With the federal proceedings over, the clot of cases is coursing through a constricted legal artery, even as the docket continues to swell.
Eddy said an additional six judges is barely scratching the surface of what’s needed to efficiently handle the volume, and they’re performing the work without compensation, on a voluntary basis.
“A total of seven judges just isn’t enough with so many hundreds of complex cases based primarily in Northwest Montana,” she said.
Now, similar lawsuits are being filed against Johnson & Johnson following reports that some of the company’s talc used in its baby products contained asbestos fibers, including tremolite fibers that have been the culprit in Libby.
So if the fundamental science still has yet to be performed in Libby, ground-zero in the nation for asbestos-related disease, what are the implications for new discoveries of asbestos exposure in other corners of industry, which will spawn thousands more lawsuits?
“We could have more science and it would still be a battle. It’s the nature of the game,” Black said. “But more science is exactly what we need.”

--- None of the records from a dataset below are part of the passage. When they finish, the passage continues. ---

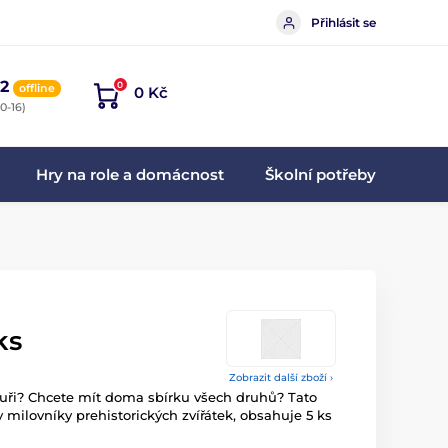
Přihlásit se
2
0
offline
0 Kč
0-16)
Hry na role a domácnost
Školní potřeby
ks
Zobrazit další zboží ›
auři? Chcete mít doma sbírku všech druhů? Tato
milovníky prehistorických zvířátek, obsahuje 5 ks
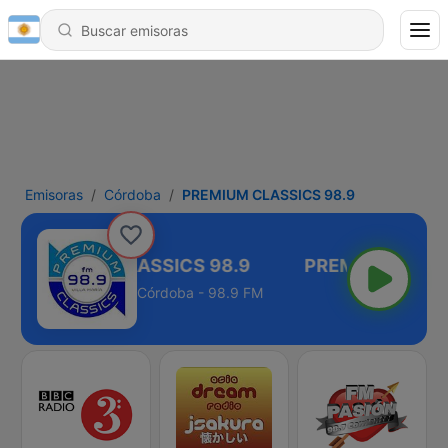
Emisoras
Córdoba
PREMIUM CLASSICS 98.9
PREMIUM CLASSICS 98.9
Córdoba - 98.9 FM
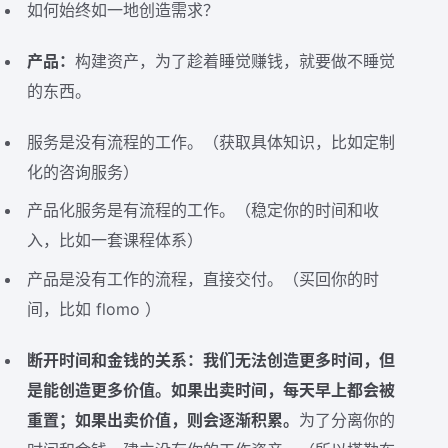
如何始终如一地创造需求？
产品：
构建资产，为了趁着睡觉赚钱，就要做不睡觉
的东西。
服务是没有流程的工作。（获取具体知识，比如定制
化的咨询服务）
产品化服务是有流程的工作。（稳定你的时间和收
入，比如一套课程体系）
产品是没有工作的流程，直接交付。（买回你的时
间，比如 flomo ）
断开时间和金钱的关系：我们无法创造更多时间，但
是能创造更多价值。如果出卖时间，每天早上都会被
重置；如果出卖价值，则会逐渐积累。
为了分离你的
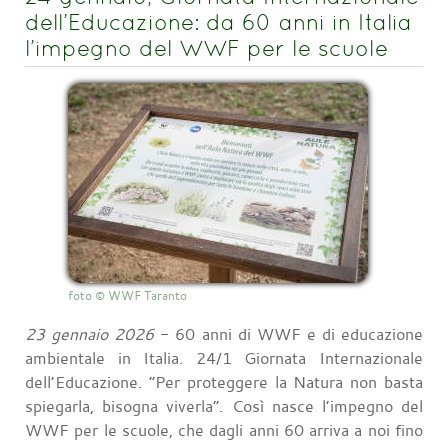
dell’Educazione: da 60 anni in Italia
l’impegno del WWF per le scuole
foto © WWF Taranto
23 gennaio 2026
- 60 anni di WWF e di educazione
ambientale in Italia. 24/1 Giornata Internazionale
dell’Educazione. “Per proteggere la Natura non basta
spiegarla, bisogna viverla”. Così nasce l’impegno del
WWF per le scuole, che dagli anni 60 arriva a noi fino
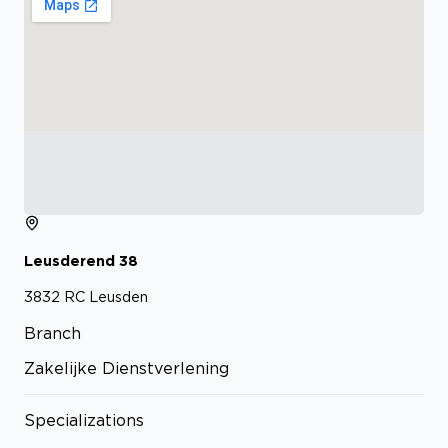
Leusderend
38
3832 RC
Leusden
Branch
Zakelijke Dienstverlening
Specializations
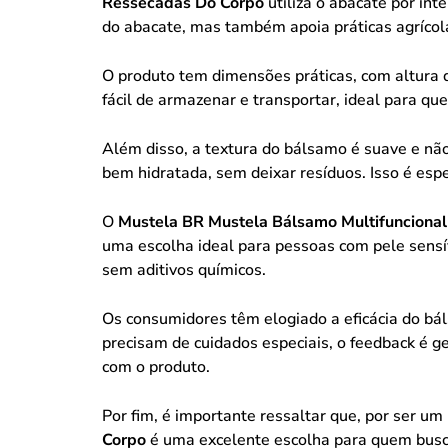
Ressecadas Do Corpo
utiliza o abacate por int
do abacate, mas também apoia práticas agrícol
O produto tem dimensões práticas, com altur
fácil de armazenar e transportar, ideal para qu
Além disso, a textura do bálsamo é suave e não o
bem hidratada, sem deixar resíduos. Isso é esp
O
Mustela BR Mustela Bálsamo Multifuncional
uma escolha ideal para pessoas com pele sensív
sem aditivos químicos.
Os consumidores têm elogiado a eficácia do bál
precisam de cuidados especiais, o feedback é 
com o produto.
Por fim, é importante ressaltar que, por ser u
Corpo
é uma excelente escolha para quem busca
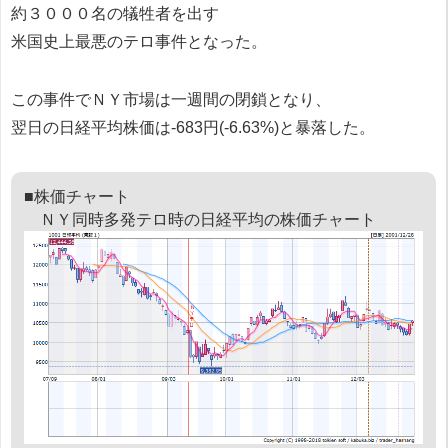
約３０００名の犠牲者を出す
米国史上最悪のテロ事件となった。
この事件でＮＹ市場は一週間の閉鎖となり、
翌日の日経平均株価は-683円(-6.63%)と暴落した。
■株価チャート
ＮＹ同時多発テロ時の日経平均の株価チャート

With a limited budget, and in some cases no budget whatsoever to perform the necessary studies, Black says the scientific community is missing out on a monumental opportunity.
“We have the perfect population to perform these studies on, but to find the money? Nobody has it,” Black said. “In the world of asbestos, it’s tough to get a fair shake.”
“To lose this opportunity with the Libby population is one of the biggest mistakes we can make,” he added.